--- Input records ---

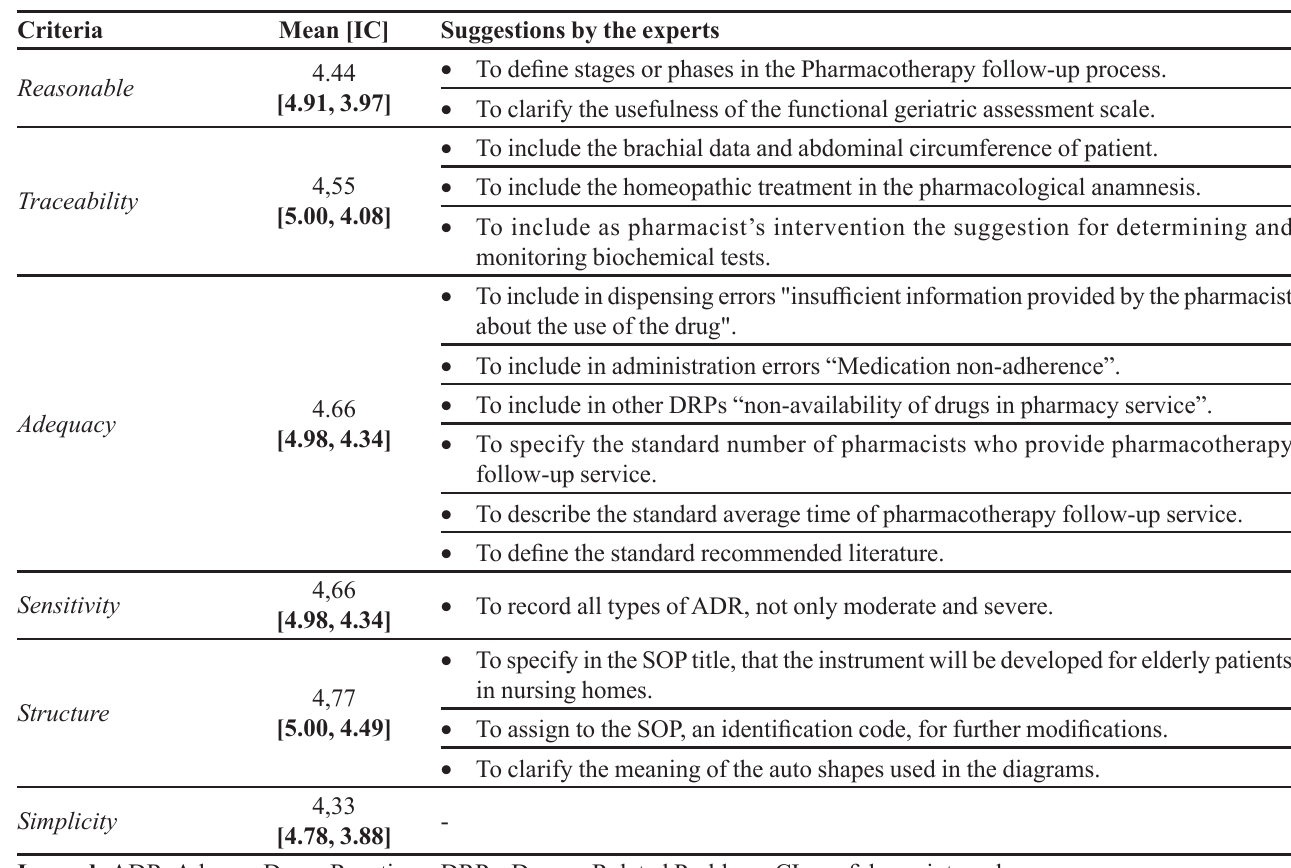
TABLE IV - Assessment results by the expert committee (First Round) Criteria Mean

---
--- Input records ---

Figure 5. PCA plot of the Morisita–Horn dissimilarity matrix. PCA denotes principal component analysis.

---
--- Input records ---

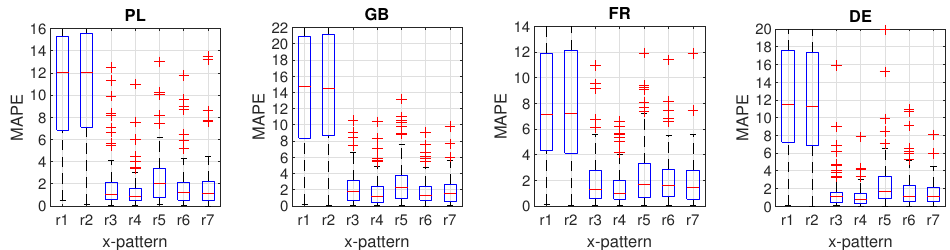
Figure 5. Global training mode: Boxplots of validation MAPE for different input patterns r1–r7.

---

**Exercise goal:** Using the listing above, show each line with the word "Figure" in it.

**Solution:**
Figure 5. PCA plot of the Morisita–Horn dissimilarity matrix. PCA denotes principal component analysis.
Figure 5. Global training mode: Boxplots of validation MAPE for different input patterns r1–r7.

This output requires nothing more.